====== TEXT UNDER STUDY ======

# Pulling Left



## beachbuzzard

Hey everyone...

I have this year begun to swing the clubs much better, I'm making solid contact and have taken most of the fade/slice out of my driver. I pretty much now hit everything dead straight... and when not pulling shots, I can hit fairway after fairway with my driver... and green after green with my irons. As a result I am approaching a single digit index (not there yet, but getting closer).

What I'm trying to figure out is why I go into these multi-hole stretches where my timing seems to abandon me and I start to pull everything left. When I do it with my iron shots into greens it gives me these bad lies deep off the back left side of the green, because I know when I do it the club face closes some... so the shots tend to go long and left. I've seen some talk of this in this forum and I guess it's my hips getting ahead of my arm swing, so that by the time my arms catch up I am no longer square to my target. 

Anyone here have any ideas on how to stop this from happening? I'd like to prevent it from ever happening, but even if I can't prevent an occasional pull, how do I correct it prior to my next shot. To date, the only way I seem to get out of doing it is to just pull 15-20 shots in a row and then I slowly get my groove going again. 

Any thought processes or drills would be appreciated!!

======

- _WORK ORDER A_
In the golf forum post, where do the pulled iron shots tend to leave the ball?
- _WORK ORDER B_
From the sentence in the golf forum post that begins "I have this year begun," list each improvement the poster reports.

====== RECORDS SUPPLIED ======

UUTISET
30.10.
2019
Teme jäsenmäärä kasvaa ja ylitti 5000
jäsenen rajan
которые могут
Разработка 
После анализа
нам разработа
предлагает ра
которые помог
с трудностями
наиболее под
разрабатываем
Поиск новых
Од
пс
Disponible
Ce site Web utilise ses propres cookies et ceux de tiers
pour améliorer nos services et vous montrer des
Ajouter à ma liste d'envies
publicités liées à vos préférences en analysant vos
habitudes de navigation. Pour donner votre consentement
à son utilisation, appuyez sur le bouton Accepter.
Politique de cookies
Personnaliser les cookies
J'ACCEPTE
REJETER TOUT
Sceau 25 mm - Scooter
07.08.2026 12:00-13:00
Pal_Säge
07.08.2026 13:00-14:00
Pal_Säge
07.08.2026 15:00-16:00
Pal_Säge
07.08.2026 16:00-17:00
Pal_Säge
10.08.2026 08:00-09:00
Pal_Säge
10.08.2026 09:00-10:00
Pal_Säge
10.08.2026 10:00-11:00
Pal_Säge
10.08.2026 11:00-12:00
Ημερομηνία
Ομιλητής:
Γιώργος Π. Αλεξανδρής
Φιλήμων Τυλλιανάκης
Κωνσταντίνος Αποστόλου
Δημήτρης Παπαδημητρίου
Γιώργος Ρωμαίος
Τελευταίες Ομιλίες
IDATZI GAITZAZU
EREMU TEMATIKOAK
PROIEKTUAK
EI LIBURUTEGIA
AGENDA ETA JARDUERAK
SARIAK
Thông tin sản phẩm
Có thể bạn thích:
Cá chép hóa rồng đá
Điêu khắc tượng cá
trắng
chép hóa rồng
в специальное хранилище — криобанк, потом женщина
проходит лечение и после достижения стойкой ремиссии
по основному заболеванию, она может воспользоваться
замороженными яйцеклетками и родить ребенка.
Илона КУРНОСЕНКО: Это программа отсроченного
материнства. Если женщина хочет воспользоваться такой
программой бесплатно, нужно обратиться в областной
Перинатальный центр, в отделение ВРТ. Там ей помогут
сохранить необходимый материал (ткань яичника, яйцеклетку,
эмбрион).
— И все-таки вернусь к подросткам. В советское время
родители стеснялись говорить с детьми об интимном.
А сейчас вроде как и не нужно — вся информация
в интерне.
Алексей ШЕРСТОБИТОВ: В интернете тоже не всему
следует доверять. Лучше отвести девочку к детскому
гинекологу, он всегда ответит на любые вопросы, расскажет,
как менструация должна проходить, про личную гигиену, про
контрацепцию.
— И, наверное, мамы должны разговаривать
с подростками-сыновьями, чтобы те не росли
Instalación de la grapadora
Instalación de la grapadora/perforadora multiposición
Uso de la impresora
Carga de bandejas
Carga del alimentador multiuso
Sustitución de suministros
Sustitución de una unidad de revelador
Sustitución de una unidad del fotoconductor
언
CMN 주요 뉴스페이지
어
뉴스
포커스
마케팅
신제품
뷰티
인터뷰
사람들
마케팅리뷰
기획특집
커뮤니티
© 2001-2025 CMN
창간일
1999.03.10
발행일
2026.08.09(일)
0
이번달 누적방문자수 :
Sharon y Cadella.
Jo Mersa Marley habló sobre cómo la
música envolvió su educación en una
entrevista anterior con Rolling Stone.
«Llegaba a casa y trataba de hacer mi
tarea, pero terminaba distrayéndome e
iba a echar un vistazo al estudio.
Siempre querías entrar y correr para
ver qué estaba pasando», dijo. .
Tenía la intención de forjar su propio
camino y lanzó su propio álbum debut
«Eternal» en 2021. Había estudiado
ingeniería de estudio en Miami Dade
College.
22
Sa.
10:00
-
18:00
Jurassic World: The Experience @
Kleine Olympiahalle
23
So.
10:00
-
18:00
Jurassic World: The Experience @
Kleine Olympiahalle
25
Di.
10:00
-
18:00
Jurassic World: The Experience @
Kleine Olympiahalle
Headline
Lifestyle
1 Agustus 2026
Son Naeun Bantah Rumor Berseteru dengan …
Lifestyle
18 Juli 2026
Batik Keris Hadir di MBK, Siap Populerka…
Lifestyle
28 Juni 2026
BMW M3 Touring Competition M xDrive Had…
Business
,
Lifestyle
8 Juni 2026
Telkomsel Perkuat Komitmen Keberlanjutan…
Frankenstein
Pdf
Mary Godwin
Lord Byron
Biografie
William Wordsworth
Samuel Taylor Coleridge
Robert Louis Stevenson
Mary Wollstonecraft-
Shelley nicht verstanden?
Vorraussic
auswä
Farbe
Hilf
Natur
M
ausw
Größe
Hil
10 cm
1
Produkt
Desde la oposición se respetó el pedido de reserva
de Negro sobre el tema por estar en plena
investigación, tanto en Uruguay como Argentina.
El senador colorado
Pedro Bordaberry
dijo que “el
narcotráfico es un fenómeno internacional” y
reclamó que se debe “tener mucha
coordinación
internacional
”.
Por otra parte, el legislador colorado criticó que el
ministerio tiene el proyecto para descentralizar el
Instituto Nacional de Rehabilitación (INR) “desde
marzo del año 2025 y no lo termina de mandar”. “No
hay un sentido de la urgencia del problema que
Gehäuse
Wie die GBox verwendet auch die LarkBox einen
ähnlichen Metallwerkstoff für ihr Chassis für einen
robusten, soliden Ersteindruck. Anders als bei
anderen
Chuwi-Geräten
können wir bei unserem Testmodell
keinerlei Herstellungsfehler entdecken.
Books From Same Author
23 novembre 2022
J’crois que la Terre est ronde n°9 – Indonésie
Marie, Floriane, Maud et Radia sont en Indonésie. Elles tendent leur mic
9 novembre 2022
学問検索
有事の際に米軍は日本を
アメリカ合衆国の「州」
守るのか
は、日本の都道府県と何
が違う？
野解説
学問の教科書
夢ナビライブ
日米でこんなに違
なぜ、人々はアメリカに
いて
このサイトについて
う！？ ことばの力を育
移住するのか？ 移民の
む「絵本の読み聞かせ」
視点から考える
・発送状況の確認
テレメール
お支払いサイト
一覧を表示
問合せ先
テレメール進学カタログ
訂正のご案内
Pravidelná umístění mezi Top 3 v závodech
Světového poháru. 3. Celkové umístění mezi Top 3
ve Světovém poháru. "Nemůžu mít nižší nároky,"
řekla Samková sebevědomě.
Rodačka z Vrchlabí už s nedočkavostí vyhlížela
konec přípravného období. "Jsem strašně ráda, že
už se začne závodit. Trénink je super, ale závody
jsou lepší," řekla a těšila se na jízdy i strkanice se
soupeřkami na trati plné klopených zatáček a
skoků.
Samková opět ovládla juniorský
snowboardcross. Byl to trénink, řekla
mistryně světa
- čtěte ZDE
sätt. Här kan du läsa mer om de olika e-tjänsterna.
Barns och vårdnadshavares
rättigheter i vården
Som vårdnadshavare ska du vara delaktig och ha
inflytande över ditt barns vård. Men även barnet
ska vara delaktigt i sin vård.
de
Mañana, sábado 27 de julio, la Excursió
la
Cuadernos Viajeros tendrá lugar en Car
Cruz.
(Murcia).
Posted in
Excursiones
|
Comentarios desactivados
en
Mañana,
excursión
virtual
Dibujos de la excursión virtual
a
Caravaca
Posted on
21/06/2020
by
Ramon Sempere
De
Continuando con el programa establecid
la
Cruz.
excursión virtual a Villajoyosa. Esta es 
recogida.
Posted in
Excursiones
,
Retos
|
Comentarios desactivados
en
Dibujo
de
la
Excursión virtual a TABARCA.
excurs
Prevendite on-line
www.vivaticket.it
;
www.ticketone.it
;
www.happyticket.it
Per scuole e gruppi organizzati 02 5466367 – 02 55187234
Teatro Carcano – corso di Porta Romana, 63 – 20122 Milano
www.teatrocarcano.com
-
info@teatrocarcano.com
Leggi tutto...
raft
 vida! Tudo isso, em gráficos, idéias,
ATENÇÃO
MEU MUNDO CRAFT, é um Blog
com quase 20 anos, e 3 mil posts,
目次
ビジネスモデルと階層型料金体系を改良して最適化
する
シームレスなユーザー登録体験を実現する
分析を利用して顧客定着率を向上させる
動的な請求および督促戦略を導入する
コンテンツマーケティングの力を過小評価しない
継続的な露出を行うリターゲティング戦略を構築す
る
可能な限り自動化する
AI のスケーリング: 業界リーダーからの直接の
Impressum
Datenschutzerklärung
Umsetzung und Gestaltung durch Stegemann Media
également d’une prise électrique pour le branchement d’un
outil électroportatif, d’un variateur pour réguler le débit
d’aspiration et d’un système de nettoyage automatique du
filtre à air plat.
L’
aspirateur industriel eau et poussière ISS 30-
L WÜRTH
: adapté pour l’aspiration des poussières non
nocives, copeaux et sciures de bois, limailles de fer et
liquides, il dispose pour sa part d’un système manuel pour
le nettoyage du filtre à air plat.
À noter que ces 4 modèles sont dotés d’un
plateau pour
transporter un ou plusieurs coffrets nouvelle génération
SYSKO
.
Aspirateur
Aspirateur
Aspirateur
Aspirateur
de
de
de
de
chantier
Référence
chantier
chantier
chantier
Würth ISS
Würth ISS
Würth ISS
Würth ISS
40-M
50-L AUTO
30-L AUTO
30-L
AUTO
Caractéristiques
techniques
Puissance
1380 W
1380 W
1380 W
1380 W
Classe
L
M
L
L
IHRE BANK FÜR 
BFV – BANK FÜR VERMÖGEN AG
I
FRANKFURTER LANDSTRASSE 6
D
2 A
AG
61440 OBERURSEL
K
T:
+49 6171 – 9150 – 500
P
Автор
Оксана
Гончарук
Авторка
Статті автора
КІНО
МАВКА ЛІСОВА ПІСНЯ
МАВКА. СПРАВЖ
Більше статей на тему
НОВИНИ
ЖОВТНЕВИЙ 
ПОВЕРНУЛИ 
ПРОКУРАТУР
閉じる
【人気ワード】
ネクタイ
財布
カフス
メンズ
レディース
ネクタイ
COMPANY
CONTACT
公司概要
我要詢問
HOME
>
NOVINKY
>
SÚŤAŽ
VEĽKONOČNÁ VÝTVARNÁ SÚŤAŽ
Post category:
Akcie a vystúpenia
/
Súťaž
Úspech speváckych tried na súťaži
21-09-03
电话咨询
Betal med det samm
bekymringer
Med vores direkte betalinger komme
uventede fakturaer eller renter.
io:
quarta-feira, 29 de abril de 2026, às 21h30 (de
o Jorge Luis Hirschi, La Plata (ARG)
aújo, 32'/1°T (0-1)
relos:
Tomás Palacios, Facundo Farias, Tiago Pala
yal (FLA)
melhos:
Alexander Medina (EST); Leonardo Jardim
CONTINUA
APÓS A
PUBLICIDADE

======

- _RESULT A_
In bad lies deep off the back left side of the green.

- _RESULT B_
- Swinging the clubs much better
- Making solid contact
- Having taken most of the fade/slice out of the driver